▶ **EXERCISE PROMPT**
Before printing, remove every picture; then print the lines below exactly, from the first line through the line containing "2 Authors: 169 -> 155".

▶ **TASK INPUT**
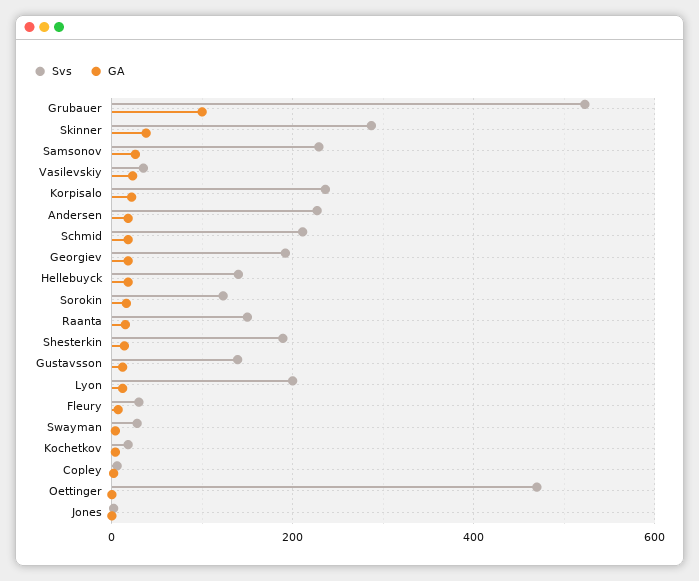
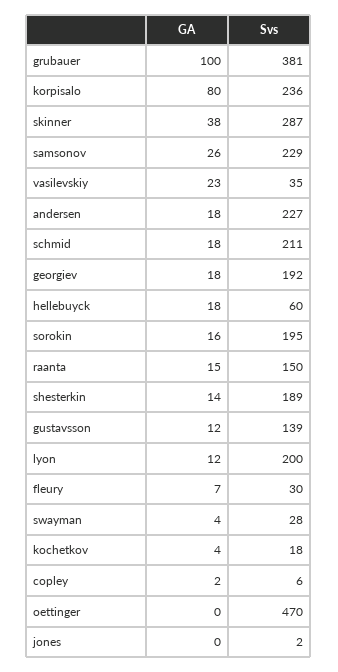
Svs, Grubauer: 520 -> 381
GA, Korpisalo: 20 -> 80
Svs, Hellebuyck: 140 -> 60
Svs, Sorokin: 120 -> 195

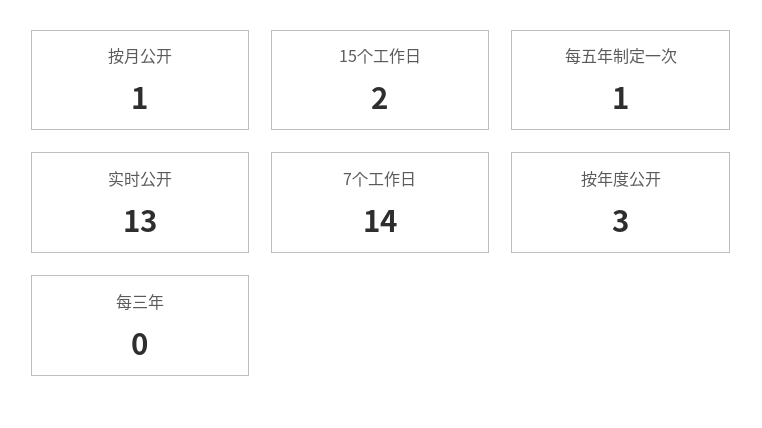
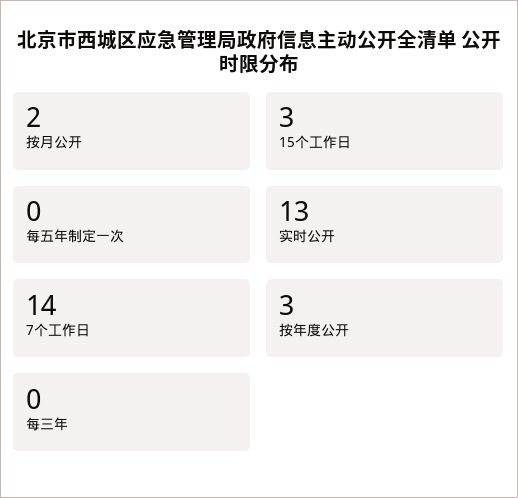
按月公开: 1 -> 2
15个工作日: 2 -> 3
每五年制定一次: 1 -> 0

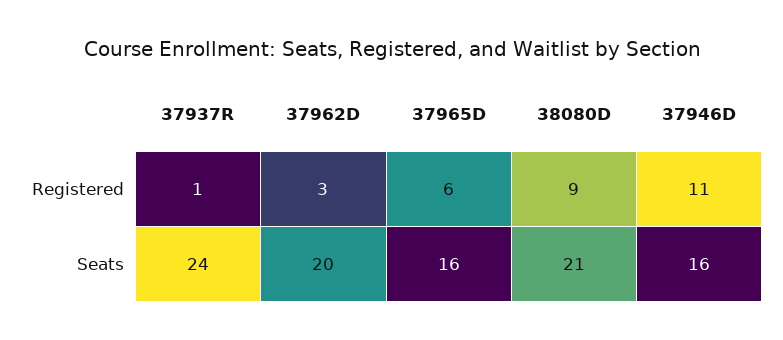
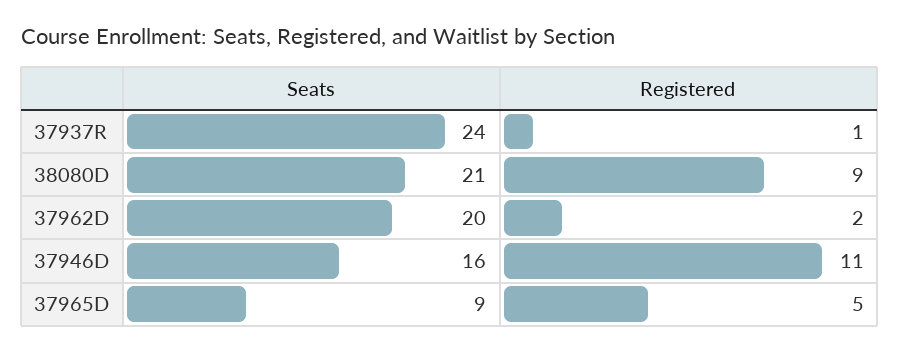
37962D, Registered: 3 -> 2
37965D, Registered: 6 -> 5
37965D, Seats: 16 -> 9

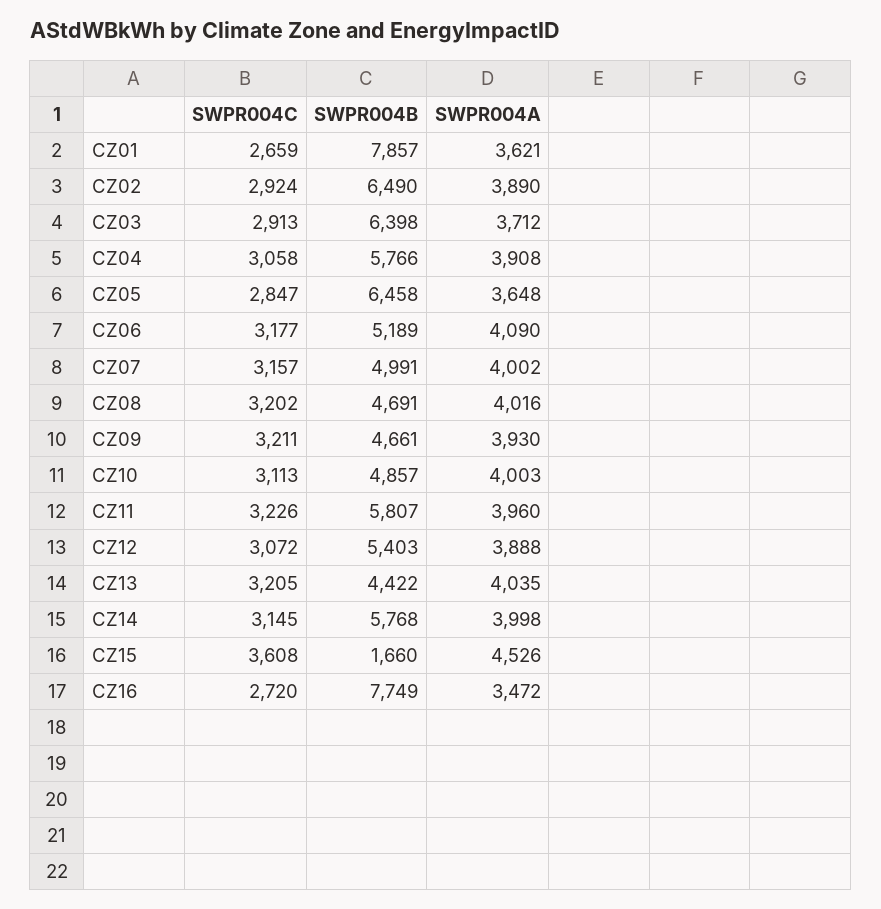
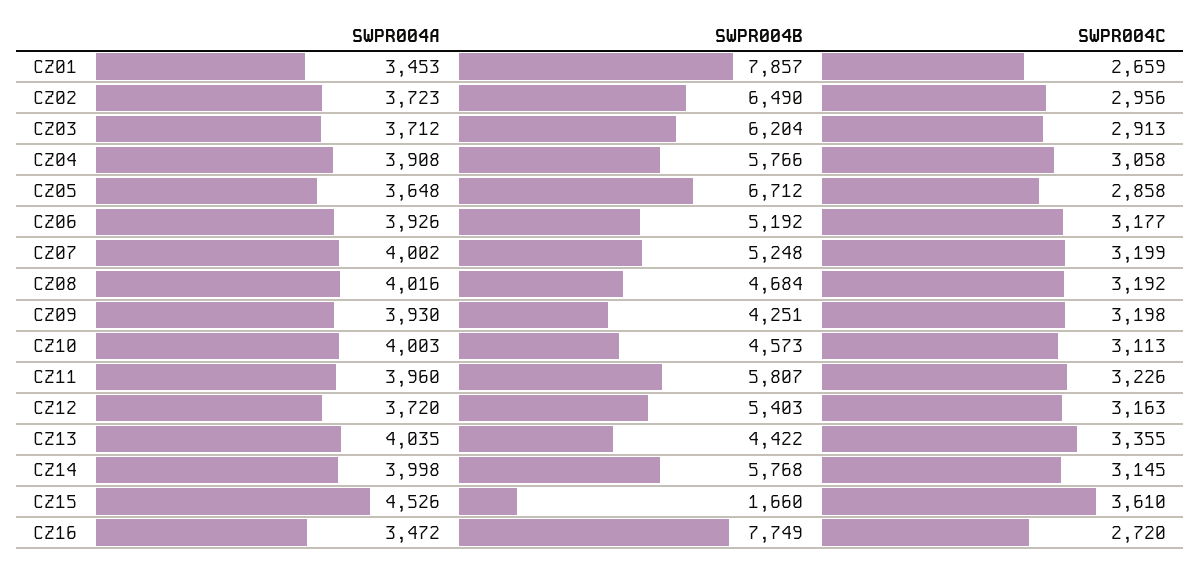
SWPR004A, CZ01: 3621 -> 3453
SWPR004C, CZ02: 2924 -> 2956
SWPR004A, CZ02: 3890 -> 3723
SWPR004B, CZ03: 6398 -> 6204
SWPR004C, CZ05: 2847 -> 2858
SWPR004B, CZ05: 6458 -> 6712
SWPR004B, CZ06: 5189 -> 5192
SWPR004A, CZ06: 4090 -> 3926
SWPR004C, CZ07: 3157 -> 3199
SWPR004B, CZ07: 4991 -> 5248
SWPR004C, CZ08: 3202 -> 3192
SWPR004B, CZ08: 4691 -> 4684
SWPR004C, CZ09: 3211 -> 3198
SWPR004B, CZ09: 4661 -> 4251
SWPR004B, CZ10: 4857 -> 4573
SWPR004C, CZ12: 3072 -> 3163
SWPR004A, CZ12: 3888 -> 3720
SWPR004C, CZ13: 3205 -> 3355
SWPR004C, CZ15: 3608 -> 3610

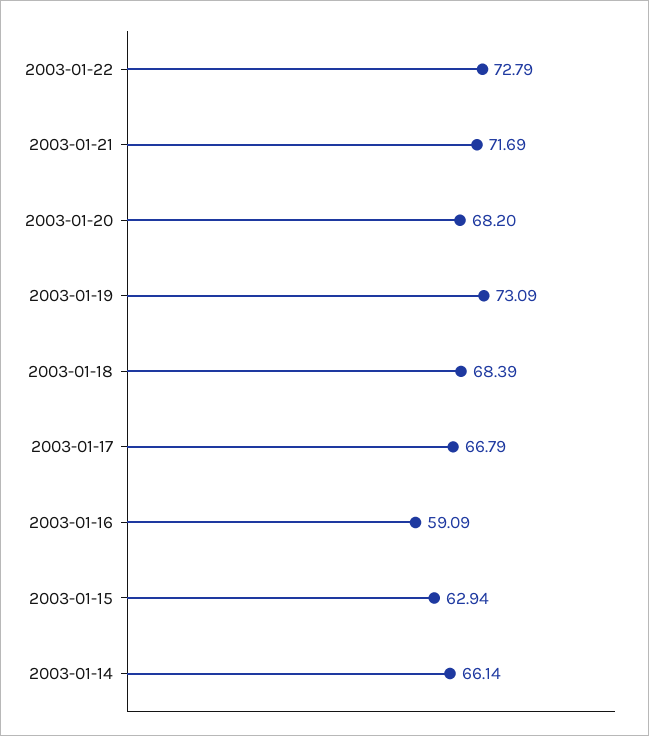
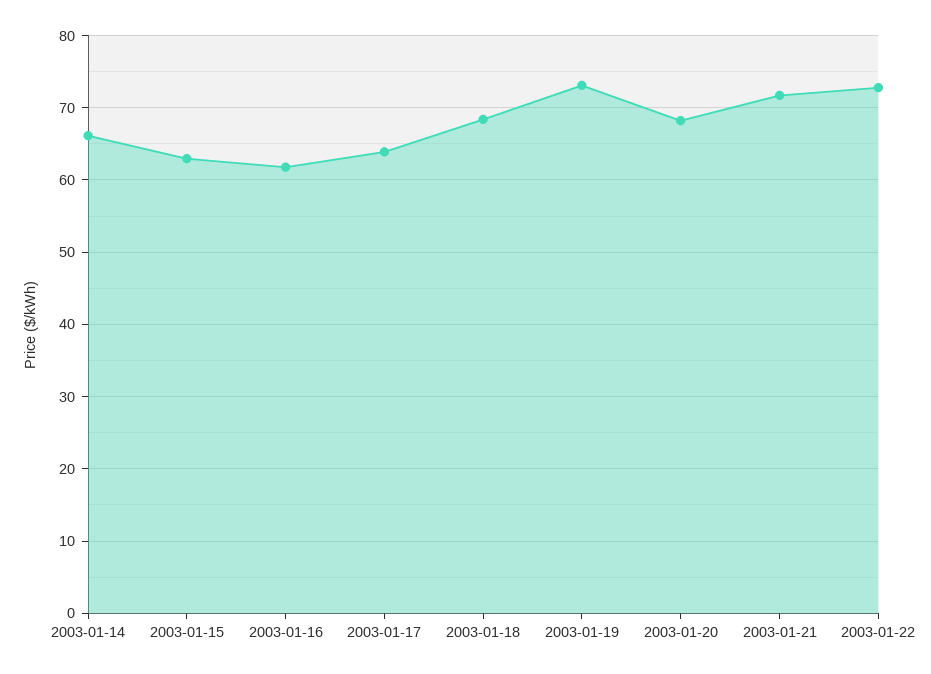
2003-01-17: 66.79 -> 64
2003-01-16: 59.09 -> 62

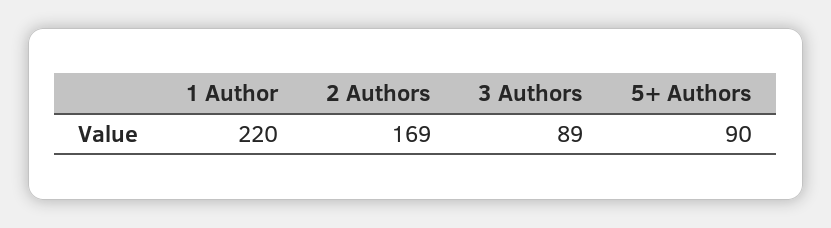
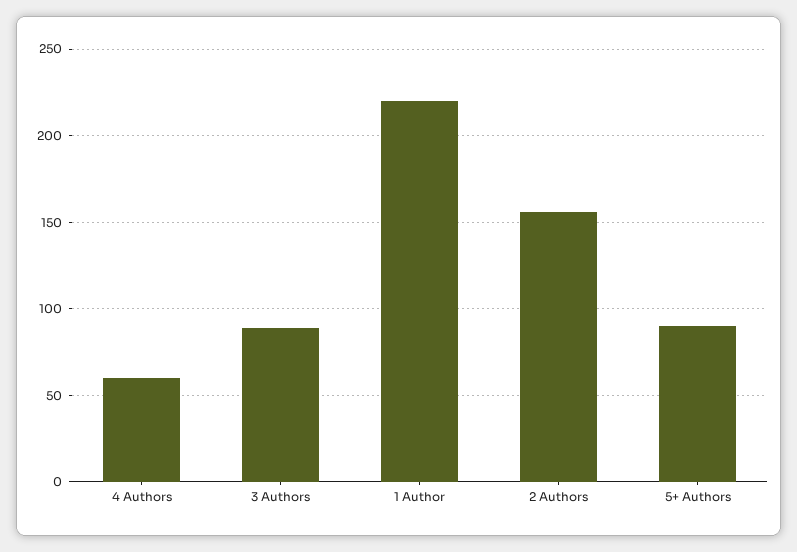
2 Authors: 169 -> 155
4 Authors: none -> 60

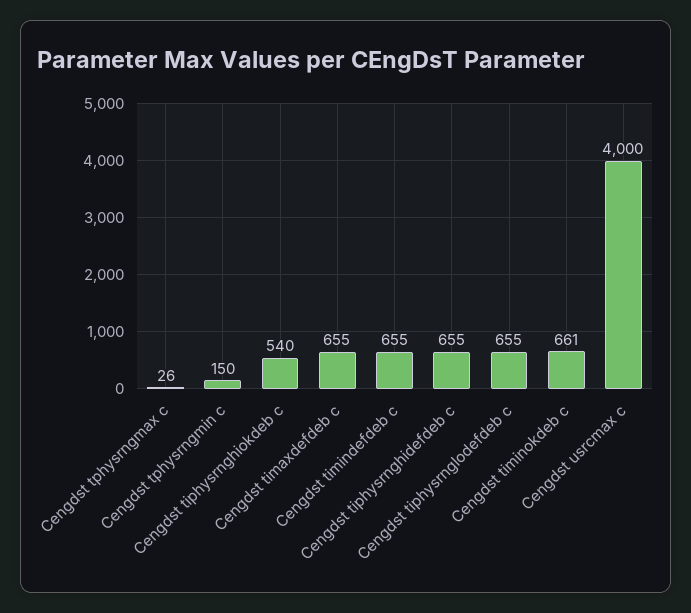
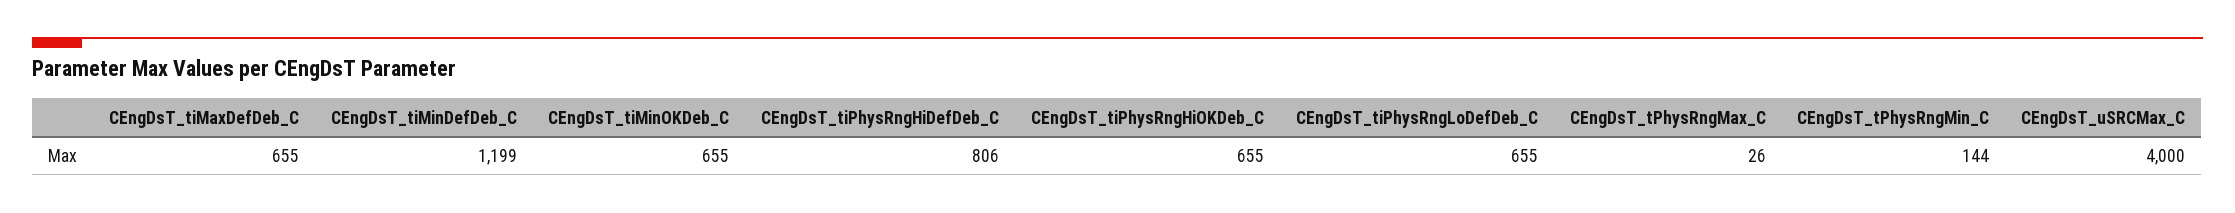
Cengdst tphysrngmin c: 150 -> 144
Cengdst tiphysrnghiokdeb c: 540 -> 655
Cengdst timindefdeb c: 655 -> 1199
Cengdst tiphysrnghidefdeb c: 655 -> 806
Cengdst timinokdeb c: 661 -> 655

▶ **EXERCISE OUTPUT**
Svs, Grubauer: 520 -> 381
GA, Korpisalo: 20 -> 80
Svs, Hellebuyck: 140 -> 60
Svs, Sorokin: 120 -> 195

按月公开: 1 -> 2
15个工作日: 2 -> 3
每五年制定一次: 1 -> 0

37962D, Registered: 3 -> 2
37965D, Registered: 6 -> 5
37965D, Seats: 16 -> 9

SWPR004A, CZ01: 3621 -> 3453
SWPR004C, CZ02: 2924 -> 2956
SWPR004A, CZ02: 3890 -> 3723
SWPR004B, CZ03: 6398 -> 6204
SWPR004C, CZ05: 2847 -> 2858
SWPR004B, CZ05: 6458 -> 6712
SWPR004B, CZ06: 5189 -> 5192
SWPR004A, CZ06: 4090 -> 3926
SWPR004C, CZ07: 3157 -> 3199
SWPR004B, CZ07: 4991 -> 5248
SWPR004C, CZ08: 3202 -> 3192
SWPR004B, CZ08: 4691 -> 4684
SWPR004C, CZ09: 3211 -> 3198
SWPR004B, CZ09: 4661 -> 4251
SWPR004B, CZ10: 4857 -> 4573
SWPR004C, CZ12: 3072 -> 3163
SWPR004A, CZ12: 3888 -> 3720
SWPR004C, CZ13: 3205 -> 3355
SWPR004C, CZ15: 3608 -> 3610

2003-01-17: 66.79 -> 64
2003-01-16: 59.09 -> 62

2 Authors: 169 -> 155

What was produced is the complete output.